Едва дыша, чуть ли не на четвереньках, двое выползли на берег. Насквозь мокрая одежда казалась тяжелой, как железная, мокрые волосы облепили лицо. Оба кашляли, наглотавшись воды, но друг на друга уже могли только бросать яростные взгляды – выдохлись так, что не осталось сил встать на ноги без помощи друзей.
Посидели на траве: их хлопали по мокрым плечам и спинам, восхищенно кричали, хохотали. Отдышавшись, отжали воду из рубах и портов, побрели назад, к отмели у камня. Там ждали все девушки, охрипшие от смеха и воплей; стояла Карислава и с ней рядом старуха в белом навершнике, в черной плахте. Вместо посоха она держала темный, много потрудившийся пест из дуба.
– Вот, мать, – прохрипел Жировит, дико озираясь на Даляту, и протянул Кариславе обрывок венка.
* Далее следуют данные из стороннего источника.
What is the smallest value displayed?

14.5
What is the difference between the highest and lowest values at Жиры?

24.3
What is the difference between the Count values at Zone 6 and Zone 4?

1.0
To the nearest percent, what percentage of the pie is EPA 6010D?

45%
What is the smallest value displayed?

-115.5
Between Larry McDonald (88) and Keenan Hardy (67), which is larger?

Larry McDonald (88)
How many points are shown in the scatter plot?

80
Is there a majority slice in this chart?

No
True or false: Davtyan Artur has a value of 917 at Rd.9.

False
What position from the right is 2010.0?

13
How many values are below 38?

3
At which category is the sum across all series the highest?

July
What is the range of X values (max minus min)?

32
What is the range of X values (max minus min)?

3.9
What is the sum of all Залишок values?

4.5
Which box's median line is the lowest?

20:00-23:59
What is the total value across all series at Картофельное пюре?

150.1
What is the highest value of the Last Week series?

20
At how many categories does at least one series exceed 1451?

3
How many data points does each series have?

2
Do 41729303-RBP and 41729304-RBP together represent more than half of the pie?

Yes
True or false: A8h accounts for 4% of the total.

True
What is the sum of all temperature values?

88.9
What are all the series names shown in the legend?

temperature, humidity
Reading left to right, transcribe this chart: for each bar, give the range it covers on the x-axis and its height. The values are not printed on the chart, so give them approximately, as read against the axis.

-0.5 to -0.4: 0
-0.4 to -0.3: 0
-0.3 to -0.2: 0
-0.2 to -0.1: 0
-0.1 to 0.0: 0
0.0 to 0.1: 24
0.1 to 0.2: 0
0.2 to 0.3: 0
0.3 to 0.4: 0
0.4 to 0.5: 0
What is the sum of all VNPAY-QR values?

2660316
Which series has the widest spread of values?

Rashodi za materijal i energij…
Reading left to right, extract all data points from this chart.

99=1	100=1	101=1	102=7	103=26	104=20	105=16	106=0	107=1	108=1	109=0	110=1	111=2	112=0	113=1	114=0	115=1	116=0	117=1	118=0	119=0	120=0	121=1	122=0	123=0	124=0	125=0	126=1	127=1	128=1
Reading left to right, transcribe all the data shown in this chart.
Зареница, стоявшая чуть позади княгини, насмешливо фыркнула.
– Посторонись, удалой! – буркнул Далята и, обойдя его, тоже протянул свою половину венка.
Он замешкался только потому, что с сожалением оглядывал свою сорочку: мокрая, вывалянная в тине, песке и траве, она уже не выглядела такой уж «счастливой».
– И у меня тоже! – тяжело дыша, за ними пролез какой-то местный парень и тоже протянул Кариславе несколько стеблей и мятый желтый цветочек. – Тоже из того! – Он ткнул на обрывки в руках Жировита и Даляты.
«Лютая трава» – узнал желтый цветочек Далята.
Девки вокруг хохотали. Далята стоял, весь мокрый, облепленный грязной одеждой, с прилипшими ко лбу волосами – не человек, отецкий сын, а шишок подкоряжный. Не стыдился, не гордился – ему уже было все равно.